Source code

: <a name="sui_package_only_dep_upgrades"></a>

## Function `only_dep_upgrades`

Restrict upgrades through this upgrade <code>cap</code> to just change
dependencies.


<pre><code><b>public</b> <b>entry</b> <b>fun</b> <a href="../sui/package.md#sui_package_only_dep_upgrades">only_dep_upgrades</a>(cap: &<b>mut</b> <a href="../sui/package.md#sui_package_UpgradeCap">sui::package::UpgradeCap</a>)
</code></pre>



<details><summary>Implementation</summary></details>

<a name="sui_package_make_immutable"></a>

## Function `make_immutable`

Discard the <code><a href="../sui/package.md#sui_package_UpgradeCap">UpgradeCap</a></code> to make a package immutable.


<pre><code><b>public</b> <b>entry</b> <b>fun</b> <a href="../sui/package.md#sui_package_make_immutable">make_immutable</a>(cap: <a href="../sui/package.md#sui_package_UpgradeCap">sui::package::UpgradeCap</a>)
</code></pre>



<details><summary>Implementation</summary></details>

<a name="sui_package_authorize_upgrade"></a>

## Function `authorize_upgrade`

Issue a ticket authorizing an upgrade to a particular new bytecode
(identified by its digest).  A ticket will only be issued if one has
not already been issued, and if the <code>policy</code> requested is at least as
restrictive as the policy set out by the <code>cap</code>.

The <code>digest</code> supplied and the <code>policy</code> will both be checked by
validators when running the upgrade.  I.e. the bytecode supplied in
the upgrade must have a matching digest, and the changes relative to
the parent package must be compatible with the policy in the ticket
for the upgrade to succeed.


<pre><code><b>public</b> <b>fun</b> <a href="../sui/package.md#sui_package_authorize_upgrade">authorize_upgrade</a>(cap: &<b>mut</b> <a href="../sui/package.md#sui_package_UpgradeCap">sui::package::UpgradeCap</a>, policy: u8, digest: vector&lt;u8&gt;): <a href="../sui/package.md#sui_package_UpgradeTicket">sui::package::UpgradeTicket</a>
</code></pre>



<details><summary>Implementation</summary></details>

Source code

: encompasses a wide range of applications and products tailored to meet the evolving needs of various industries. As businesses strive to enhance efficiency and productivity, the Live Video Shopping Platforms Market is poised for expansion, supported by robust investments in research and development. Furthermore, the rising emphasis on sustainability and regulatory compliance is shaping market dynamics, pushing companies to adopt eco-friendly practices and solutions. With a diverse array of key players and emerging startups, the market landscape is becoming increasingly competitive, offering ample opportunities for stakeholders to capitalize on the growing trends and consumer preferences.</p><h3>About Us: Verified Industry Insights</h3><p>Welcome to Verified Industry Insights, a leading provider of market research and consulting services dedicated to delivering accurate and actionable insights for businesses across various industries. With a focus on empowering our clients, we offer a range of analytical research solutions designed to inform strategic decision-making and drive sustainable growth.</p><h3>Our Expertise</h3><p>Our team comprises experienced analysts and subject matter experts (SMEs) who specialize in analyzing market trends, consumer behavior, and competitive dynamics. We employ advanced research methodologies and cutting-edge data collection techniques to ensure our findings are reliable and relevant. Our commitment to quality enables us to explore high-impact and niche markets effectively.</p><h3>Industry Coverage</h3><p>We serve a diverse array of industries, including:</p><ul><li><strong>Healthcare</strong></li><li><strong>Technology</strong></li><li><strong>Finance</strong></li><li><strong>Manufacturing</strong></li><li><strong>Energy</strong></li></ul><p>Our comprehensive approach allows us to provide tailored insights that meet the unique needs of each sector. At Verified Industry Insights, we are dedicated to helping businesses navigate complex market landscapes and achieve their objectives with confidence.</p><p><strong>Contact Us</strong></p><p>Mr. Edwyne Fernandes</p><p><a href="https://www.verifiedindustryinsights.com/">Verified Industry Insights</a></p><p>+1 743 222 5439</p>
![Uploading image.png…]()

:::

→ **TASK PROMPT**: Return every line of the entries above that the string "issued" appears in.

→ **ANSWER TO THE EXERCISE**:
(identified by its digest).  A ticket will only be issued if one has
not already been issued, and if the <code>policy</code> requested is at least as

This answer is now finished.